:: Action item ::
Pull out the stretch of records from the line containing "col_2 (secondary value)" through the end of the records, both ends included, and reproduce it word for word.

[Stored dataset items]
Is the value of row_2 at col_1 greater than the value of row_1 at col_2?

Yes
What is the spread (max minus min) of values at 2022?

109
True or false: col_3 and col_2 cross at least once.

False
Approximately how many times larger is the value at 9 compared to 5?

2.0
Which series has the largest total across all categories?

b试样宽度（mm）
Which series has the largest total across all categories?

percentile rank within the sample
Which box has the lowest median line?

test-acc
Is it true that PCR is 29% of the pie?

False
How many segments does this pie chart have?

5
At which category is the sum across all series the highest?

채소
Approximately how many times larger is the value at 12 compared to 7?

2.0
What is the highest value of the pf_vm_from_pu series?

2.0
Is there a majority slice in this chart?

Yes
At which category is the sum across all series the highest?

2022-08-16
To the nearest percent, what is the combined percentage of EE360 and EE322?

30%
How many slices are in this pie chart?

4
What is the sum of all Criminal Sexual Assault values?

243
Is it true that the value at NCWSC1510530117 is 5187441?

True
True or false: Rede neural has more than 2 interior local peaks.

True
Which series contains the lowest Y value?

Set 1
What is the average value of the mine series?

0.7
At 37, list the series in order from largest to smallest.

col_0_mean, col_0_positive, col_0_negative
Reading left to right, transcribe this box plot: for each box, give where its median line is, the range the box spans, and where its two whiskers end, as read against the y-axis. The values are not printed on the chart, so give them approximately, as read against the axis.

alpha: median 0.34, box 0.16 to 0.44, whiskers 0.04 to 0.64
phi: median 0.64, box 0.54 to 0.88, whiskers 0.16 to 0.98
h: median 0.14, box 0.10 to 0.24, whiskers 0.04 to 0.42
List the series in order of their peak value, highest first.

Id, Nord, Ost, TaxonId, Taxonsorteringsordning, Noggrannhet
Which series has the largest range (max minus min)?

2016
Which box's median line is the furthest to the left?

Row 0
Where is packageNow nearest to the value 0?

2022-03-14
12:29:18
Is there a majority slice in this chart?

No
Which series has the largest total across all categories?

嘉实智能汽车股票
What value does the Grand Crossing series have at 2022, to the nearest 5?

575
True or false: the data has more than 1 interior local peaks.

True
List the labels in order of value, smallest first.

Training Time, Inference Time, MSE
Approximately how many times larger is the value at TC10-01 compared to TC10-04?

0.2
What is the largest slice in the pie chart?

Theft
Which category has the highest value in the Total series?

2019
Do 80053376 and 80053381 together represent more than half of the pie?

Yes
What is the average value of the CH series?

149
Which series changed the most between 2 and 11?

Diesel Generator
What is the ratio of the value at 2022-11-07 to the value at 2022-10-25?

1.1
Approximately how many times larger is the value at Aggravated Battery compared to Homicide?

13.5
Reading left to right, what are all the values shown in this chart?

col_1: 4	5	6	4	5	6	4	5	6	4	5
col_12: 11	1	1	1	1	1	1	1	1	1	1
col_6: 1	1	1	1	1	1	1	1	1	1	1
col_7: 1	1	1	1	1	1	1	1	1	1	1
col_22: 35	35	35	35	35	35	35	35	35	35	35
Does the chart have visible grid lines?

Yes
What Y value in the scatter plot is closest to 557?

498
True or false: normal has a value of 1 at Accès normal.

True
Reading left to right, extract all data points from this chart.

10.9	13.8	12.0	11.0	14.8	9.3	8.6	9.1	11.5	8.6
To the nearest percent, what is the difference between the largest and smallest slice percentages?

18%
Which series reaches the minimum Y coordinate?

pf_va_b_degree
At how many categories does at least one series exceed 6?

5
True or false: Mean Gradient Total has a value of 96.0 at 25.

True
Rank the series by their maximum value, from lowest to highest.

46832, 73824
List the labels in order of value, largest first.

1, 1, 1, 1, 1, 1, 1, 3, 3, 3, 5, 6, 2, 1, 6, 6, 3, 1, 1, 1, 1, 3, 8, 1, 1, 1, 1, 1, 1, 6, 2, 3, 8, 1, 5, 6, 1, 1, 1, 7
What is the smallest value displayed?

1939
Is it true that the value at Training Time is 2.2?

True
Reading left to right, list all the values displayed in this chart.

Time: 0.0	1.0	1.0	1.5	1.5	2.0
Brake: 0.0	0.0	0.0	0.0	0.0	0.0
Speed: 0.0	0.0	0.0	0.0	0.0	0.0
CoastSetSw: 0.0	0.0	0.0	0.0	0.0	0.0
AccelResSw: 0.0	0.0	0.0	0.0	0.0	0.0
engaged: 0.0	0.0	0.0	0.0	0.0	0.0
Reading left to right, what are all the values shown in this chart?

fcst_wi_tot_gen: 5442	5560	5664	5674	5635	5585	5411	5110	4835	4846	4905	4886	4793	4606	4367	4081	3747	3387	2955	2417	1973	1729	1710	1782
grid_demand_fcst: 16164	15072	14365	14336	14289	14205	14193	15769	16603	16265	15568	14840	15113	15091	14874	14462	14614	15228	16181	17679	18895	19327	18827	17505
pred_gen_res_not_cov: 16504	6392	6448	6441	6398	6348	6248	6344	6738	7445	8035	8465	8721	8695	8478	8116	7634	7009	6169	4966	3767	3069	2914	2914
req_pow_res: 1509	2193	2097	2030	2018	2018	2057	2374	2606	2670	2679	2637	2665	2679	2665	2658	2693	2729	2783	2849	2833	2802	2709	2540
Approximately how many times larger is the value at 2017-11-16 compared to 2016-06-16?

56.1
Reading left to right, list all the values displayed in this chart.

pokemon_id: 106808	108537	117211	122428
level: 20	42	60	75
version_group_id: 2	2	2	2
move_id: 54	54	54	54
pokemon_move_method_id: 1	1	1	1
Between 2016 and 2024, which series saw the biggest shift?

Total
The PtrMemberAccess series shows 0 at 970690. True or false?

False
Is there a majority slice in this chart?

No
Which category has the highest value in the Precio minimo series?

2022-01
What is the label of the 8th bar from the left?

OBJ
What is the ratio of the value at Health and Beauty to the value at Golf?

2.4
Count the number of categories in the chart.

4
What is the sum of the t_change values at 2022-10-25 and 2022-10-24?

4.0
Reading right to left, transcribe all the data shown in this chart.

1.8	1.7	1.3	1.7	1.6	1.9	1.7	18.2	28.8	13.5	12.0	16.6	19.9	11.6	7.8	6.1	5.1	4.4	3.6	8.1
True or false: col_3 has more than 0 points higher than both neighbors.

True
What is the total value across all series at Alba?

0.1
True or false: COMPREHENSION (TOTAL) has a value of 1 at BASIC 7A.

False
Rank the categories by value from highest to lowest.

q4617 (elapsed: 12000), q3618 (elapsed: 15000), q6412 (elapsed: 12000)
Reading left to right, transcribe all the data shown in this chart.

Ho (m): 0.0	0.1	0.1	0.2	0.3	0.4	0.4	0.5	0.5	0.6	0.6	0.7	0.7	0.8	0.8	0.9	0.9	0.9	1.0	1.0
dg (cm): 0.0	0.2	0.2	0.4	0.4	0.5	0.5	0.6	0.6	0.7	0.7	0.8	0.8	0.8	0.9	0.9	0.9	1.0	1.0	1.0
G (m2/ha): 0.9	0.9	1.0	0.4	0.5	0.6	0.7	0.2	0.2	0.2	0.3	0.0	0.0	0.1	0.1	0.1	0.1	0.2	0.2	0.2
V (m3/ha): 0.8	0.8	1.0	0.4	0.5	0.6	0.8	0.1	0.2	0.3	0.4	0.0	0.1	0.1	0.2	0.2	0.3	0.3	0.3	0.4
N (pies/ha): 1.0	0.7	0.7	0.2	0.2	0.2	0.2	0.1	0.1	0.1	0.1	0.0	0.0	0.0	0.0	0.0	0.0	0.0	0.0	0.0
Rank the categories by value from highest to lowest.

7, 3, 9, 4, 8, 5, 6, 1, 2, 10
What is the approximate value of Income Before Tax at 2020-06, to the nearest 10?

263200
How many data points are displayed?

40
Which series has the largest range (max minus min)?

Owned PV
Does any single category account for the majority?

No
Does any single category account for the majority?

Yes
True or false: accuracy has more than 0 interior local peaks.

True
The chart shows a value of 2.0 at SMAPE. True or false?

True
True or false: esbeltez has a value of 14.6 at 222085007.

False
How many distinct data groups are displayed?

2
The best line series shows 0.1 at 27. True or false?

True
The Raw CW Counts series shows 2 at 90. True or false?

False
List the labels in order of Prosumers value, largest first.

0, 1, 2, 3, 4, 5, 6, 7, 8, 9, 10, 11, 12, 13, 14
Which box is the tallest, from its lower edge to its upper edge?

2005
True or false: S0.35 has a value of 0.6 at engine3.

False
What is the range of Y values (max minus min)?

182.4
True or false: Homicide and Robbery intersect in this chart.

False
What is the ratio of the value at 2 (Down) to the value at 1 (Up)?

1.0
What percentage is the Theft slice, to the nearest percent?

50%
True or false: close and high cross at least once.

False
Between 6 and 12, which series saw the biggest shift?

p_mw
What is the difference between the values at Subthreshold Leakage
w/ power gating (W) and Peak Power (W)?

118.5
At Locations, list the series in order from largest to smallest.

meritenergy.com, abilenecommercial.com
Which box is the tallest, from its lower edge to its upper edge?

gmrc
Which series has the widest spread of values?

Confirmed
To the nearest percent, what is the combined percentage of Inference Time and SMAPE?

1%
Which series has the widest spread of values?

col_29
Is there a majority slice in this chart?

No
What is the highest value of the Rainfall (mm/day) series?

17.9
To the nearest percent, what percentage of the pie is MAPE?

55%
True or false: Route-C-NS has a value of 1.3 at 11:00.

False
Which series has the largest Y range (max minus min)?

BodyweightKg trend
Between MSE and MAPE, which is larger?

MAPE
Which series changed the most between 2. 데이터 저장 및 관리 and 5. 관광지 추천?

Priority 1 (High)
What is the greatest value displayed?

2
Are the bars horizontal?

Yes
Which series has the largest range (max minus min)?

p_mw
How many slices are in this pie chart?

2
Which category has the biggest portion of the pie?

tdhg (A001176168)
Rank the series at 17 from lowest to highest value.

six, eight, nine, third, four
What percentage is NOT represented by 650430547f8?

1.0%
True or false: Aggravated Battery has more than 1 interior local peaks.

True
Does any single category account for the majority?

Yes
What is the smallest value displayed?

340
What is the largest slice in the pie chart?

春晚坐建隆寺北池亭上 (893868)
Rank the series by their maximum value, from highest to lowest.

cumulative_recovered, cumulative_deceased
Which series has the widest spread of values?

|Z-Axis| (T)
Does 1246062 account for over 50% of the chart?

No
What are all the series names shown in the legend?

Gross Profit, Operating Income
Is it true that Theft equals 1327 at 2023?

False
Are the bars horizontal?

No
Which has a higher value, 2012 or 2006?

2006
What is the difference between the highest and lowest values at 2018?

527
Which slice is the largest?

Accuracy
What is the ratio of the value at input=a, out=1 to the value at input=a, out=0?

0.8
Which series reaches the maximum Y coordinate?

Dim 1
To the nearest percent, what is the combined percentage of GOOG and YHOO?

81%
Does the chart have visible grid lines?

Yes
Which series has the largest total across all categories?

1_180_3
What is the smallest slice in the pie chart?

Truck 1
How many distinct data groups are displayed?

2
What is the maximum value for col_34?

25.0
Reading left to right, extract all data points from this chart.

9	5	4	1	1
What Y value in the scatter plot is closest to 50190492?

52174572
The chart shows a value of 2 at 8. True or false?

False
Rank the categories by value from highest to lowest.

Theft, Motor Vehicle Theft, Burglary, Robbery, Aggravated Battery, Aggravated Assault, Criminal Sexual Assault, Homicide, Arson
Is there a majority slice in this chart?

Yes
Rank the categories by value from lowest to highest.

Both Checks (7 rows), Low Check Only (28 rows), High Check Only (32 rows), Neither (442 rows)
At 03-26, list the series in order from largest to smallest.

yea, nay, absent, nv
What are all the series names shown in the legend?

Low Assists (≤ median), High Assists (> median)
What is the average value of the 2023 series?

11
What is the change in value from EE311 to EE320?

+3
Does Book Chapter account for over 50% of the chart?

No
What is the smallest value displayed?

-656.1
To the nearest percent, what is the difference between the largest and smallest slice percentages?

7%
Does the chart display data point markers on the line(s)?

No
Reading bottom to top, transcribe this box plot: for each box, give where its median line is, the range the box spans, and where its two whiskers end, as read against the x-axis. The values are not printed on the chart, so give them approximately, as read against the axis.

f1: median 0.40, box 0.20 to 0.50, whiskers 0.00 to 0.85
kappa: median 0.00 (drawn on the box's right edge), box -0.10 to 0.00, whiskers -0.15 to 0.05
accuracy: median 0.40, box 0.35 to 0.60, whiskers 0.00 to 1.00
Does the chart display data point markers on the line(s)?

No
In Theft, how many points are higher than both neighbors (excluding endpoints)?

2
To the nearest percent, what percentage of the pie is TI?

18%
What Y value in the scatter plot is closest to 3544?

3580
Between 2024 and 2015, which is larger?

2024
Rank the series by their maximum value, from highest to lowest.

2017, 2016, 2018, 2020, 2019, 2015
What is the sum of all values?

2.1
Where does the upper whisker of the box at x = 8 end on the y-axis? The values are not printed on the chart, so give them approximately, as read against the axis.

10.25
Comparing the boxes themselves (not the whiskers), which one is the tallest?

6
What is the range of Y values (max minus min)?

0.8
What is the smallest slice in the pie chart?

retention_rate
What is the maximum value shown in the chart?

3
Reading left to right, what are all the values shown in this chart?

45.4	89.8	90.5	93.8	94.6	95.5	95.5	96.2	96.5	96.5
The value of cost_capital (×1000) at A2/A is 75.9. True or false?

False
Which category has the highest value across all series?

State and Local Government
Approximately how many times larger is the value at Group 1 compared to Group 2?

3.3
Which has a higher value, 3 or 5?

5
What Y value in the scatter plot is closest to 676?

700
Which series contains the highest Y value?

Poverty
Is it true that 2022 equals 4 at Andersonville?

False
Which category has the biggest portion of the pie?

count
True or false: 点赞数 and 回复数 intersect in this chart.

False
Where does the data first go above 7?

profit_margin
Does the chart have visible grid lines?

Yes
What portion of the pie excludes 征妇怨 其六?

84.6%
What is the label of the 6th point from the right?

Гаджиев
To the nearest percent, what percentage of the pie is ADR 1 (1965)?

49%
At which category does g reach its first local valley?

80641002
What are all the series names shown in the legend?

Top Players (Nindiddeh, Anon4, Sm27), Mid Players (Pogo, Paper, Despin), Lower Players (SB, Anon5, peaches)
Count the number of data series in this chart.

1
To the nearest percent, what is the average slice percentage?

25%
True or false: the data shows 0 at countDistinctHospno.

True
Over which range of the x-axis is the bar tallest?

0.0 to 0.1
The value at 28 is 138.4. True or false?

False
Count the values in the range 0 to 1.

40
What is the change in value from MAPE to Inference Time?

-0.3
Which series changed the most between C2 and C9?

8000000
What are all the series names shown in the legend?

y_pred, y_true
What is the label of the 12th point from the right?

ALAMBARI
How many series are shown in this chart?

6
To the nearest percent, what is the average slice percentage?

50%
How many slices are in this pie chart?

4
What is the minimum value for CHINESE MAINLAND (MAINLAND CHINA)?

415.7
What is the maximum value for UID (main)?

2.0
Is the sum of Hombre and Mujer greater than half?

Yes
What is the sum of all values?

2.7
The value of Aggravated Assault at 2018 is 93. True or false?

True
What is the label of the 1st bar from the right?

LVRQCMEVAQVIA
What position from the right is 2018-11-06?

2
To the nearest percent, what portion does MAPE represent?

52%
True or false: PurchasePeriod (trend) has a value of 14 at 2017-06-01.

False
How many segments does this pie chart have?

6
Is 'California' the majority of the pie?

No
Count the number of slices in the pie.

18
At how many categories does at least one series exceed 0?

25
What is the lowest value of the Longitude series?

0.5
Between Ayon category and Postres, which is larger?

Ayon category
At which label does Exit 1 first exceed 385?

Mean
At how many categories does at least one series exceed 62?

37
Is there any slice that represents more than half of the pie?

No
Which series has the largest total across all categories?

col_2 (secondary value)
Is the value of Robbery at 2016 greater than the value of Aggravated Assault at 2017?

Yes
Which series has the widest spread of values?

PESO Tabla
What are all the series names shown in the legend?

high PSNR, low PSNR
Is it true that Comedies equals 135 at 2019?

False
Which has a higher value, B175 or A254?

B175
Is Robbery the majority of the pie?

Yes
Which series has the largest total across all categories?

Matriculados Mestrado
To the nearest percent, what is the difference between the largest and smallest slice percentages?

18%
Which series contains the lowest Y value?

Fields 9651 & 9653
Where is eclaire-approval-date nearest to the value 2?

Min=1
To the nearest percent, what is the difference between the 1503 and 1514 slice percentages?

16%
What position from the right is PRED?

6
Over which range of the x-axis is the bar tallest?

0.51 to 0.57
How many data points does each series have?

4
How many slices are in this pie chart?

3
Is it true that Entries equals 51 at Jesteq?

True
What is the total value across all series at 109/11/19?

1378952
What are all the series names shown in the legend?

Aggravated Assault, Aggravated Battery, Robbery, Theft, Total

:: Answer section ::
col_2 (secondary value)
Is the value of Robbery at 2016 greater than the value of Aggravated Assault at 2017?

Yes
Which series has the widest spread of values?

PESO Tabla
What are all the series names shown in the legend?

high PSNR, low PSNR
Is it true that Comedies equals 135 at 2019?

False
Which has a higher value, B175 or A254?

B175
Is Robbery the majority of the pie?

Yes
Which series has the largest total across all categories?

Matriculados Mestrado
To the nearest percent, what is the difference between the largest and smallest slice percentages?

18%
Which series contains the lowest Y value?

Fields 9651 & 9653
Where is eclaire-approval-date nearest to the value 2?

Min=1
To the nearest percent, what is the difference between the 1503 and 1514 slice percentages?

16%
What position from the right is PRED?

6
Over which range of the x-axis is the bar tallest?

0.51 to 0.57
How many data points does each series have?

4
How many slices are in this pie chart?

3
Is it true that Entries equals 51 at Jesteq?

True
What is the total value across all series at 109/11/19?

1378952
What are all the series names shown in the legend?

Aggravated Assault, Aggravated Battery, Robbery, Theft, Total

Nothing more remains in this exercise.